1843. Times, 27 Feb., 6/2. We have usually from 40 to 50 vagrant poor every night in our *tramp-ward.
1906. Westm. Gaz., 14 May, 12/2. [One] who, disguised as a tramp, has spent days and nights in tramp-wards, lodging-houses, and shelters.
Hence Trampage, the habit or condition of a tramp, vagrancy (U.S.); Trampdom, the realm or sphere of tramps; Trampess, a female tramp; Trampish a., like or like that of a tramp; Trampishly adv., in a trampish manner; Trampism, the practice of going on tramp.
1894. Chicago Advance, 3 May. A menace, a nuisance all along the line of their *trampage.
1897. Plantation Missionary (Oberlin, Ohio), Dec.
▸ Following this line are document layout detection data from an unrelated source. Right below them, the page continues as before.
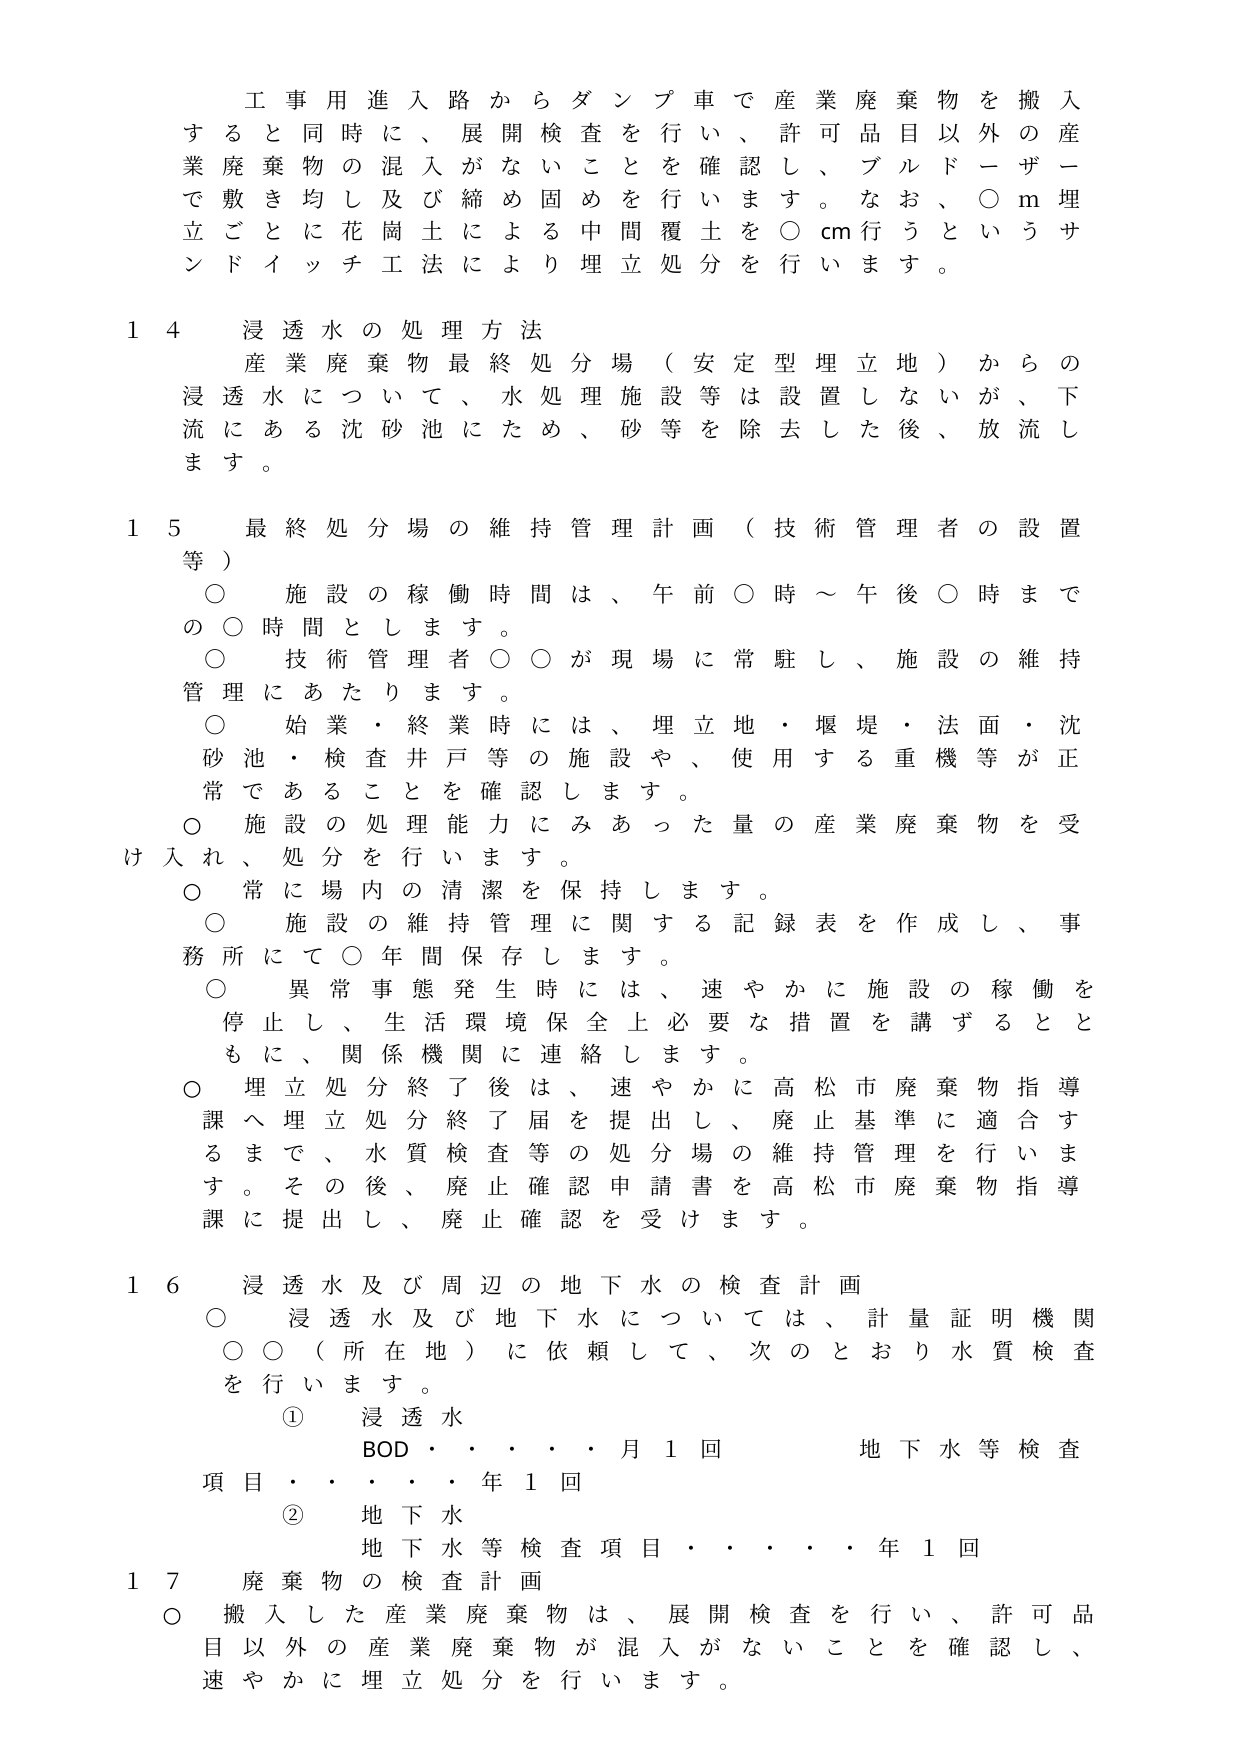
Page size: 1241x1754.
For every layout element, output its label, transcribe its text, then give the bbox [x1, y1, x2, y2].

text ○ 浸透水及び地下水については、計量証明機関○○（所在地）に依頼して、次のとおり水質検査を行います。 [123, 1300, 1114, 1399]
text ○ 施設の稼働時間は、午前○時～午後○時までの○時間とします。 [123, 576, 1099, 642]
text ○ 常に場内の清潔を保持します。 [123, 872, 1099, 905]
text ○ 埋立処分終了後は、速やかに高松市廃棄物指導課へ埋立処分終了届を提出し、廃止基準に適合するまで、水質検査等の処分場の維持管理を行います。その後、廃止確認申請書を高松市廃棄物指導課に提出し、廃止確認を受けます。 [163, 1070, 1099, 1234]
text 産業廃棄物最終処分場（安定型埋立地）からの浸透水について、水処理施設等は設置しないが、下流にある沈砂池にため、砂等を除去した後、放流します。 [123, 346, 1099, 477]
text ○ 異常事態発生時には、速やかに施設の稼働を停止し、生活環境保全上必要な措置を講ずるとともに、関係機関に連絡します。 [123, 971, 1114, 1070]
text ○ 搬入した産業廃棄物は、展開検査を行い、許可品目以外の産業廃棄物が混入がないことを確認し、速やかに埋立処分を行います。 [162, 1596, 1114, 1695]
text １４ 浸透水の処理方法 [123, 313, 1099, 346]
text BOD・・・・・月１回 地下水等検査項目・・・・・年１回 [123, 1432, 1099, 1498]
text １７ 廃棄物の検査計画 [123, 1563, 1099, 1596]
text ○ 始業・終業時には、埋立地・堰堤・法面・沈砂池・検査井戸等の施設や、使用する重機等が正常であることを確認します。 [123, 708, 1099, 806]
text 工事用進入路からダンプ車で産業廃棄物を搬入すると同時に、展開検査を行い、許可品目以外の産業廃棄物の混入がないことを確認し、ブルドーザーで敷き均し及び締め固めを行います。なお、○ｍ埋立ごとに花崗土による中間覆土を○cm行うというサンドイッチ工法により埋立処分を行います。 [123, 82, 1099, 280]
text ① 浸透水 [123, 1399, 1099, 1432]
text ○ 技術管理者○○が現場に常駐し、施設の維持管理にあたります。 [123, 642, 1099, 708]
text ② 地下水 [123, 1498, 1099, 1531]
text １６ 浸透水及び周辺の地下水の検査計画 [123, 1267, 1099, 1300]
text １５ 最終処分場の維持管理計画（技術管理者の設置等） [123, 510, 1099, 576]
text ○ 施設の処理能力にみあった量の産業廃棄物を受け入れ、処分を行います。 [123, 806, 1099, 872]
text 地下水等検査項目・・・・・年１回 [123, 1531, 1099, 1563]
text ○ 施設の維持管理に関する記録表を作成し、事務所にて○年間保存します。 [123, 905, 1099, 971]
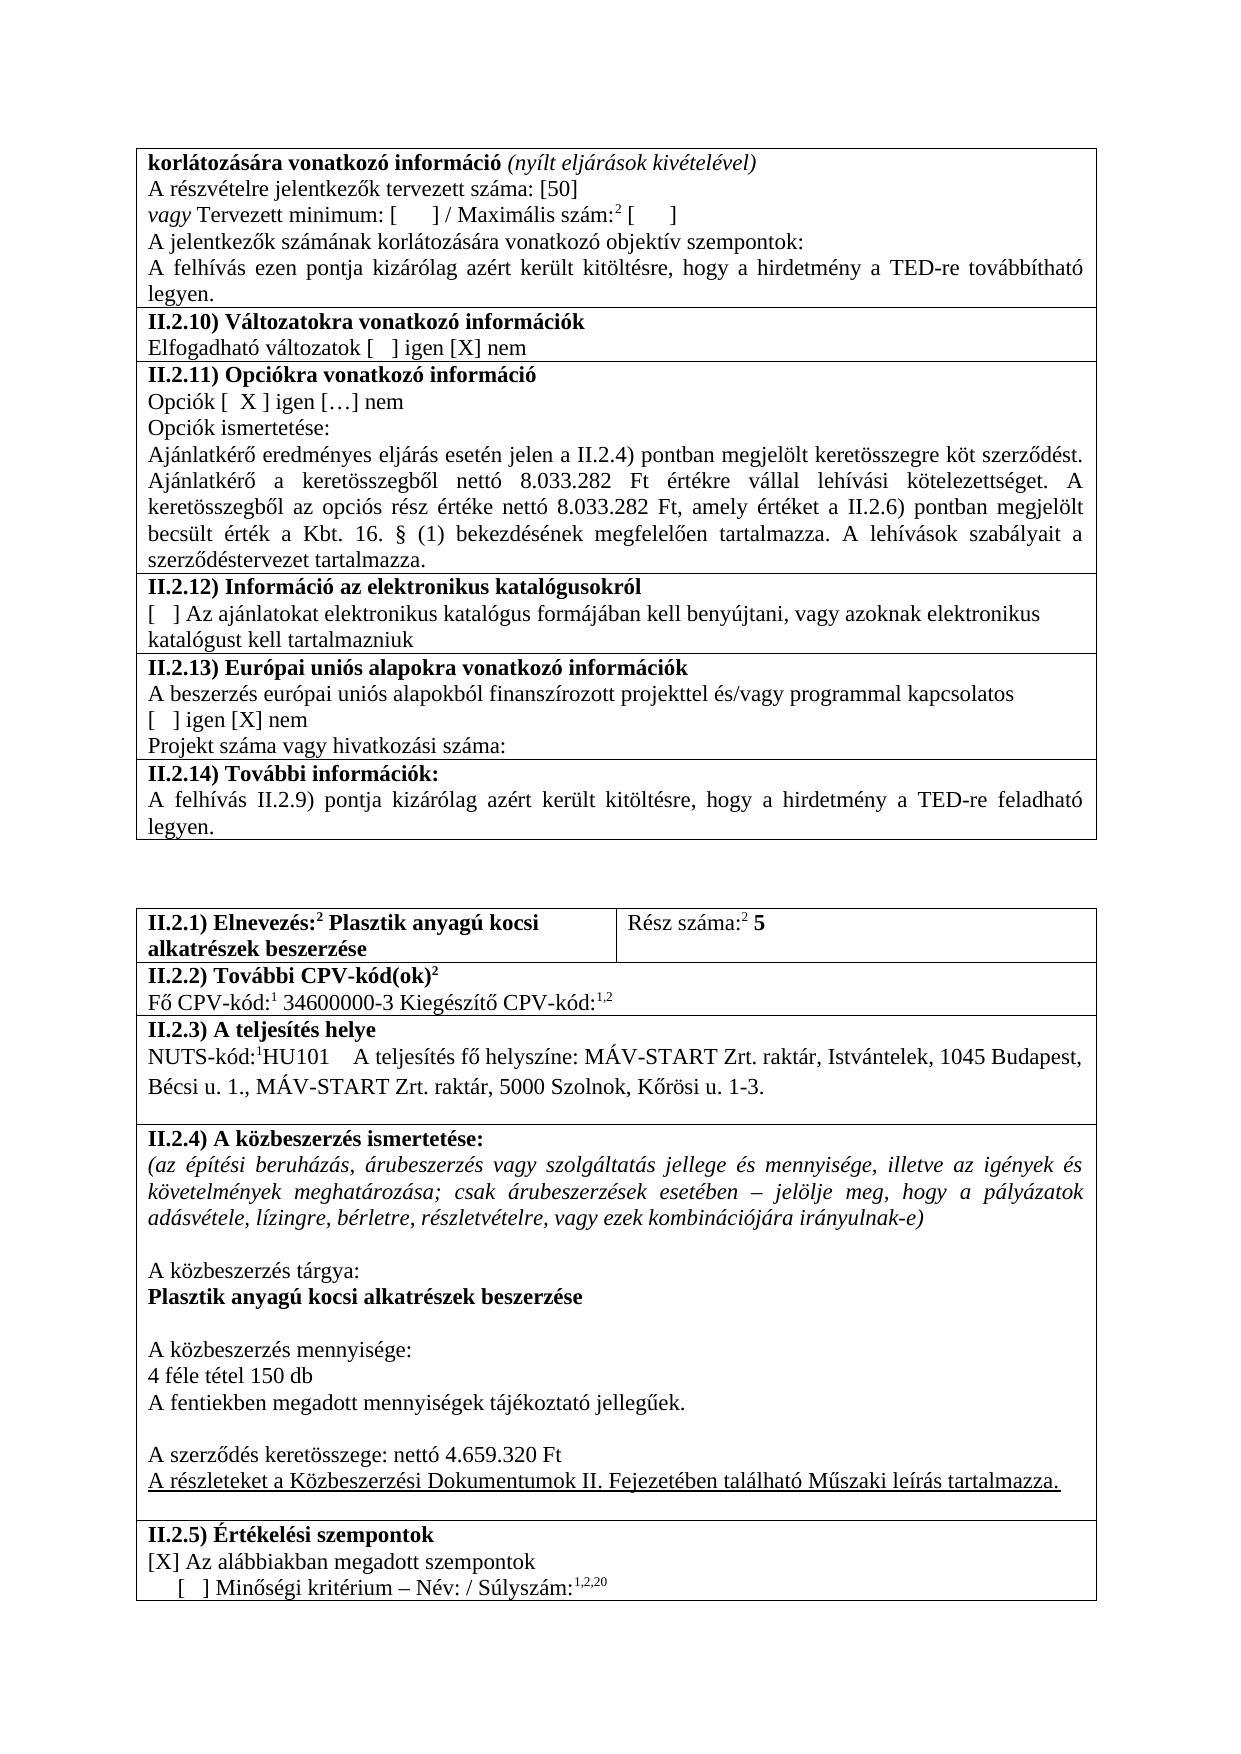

The poor [may be] rescued from pauperism, trampage and crime.
1868. Preston Chron., 30 May, 6/3. Travelling straight to a town, according to the geography of *trampdom, often means going as crookedly to it as possible.
1895. Century Mag., Oct., 945/1. The love of liquor brings more men and women into trampdom.
1875. Reading Times, 24 July, 4/5. An Easton *trampess recently appeared with gold rings on her fingers and handsome earrings.
1897. Raine, Welsh Singer, 95 (E.D.D.). She was a trampess who died in John Powys barn.
1861. Sala, in Temple Bar Mag., III. 299. A *trampish woman with a tambourine.
1890. New York Sun, Feb. The depot policeman was shoving a trampish-looking man out of the place.
1893. Kansas Chief, 14 Dec., 2/2. This circular was no doubt issued for a demagogical purpose, to attach to himself [the Governor] all the elements *trampishly inclined.
1889. Harpers Mag., Nov., 831/2. The battered folding-doors trampishly lean against the walls.
1875. Vermont Watchman, 7 July, 2/3. They are tramps of the worst kind,tramps armed and organized; and if anything can be found worse than *trampism organized and armed, it is yet unknown to the world at large.
1893. Columbus (Ohio) Dispatch, 5 Sept. The plans will check idiotic processions and trampism, and men who will not work will get out of the city.
1894. in Review of Rev., May, 608/2. I make no defense of trampism nor vagabondage.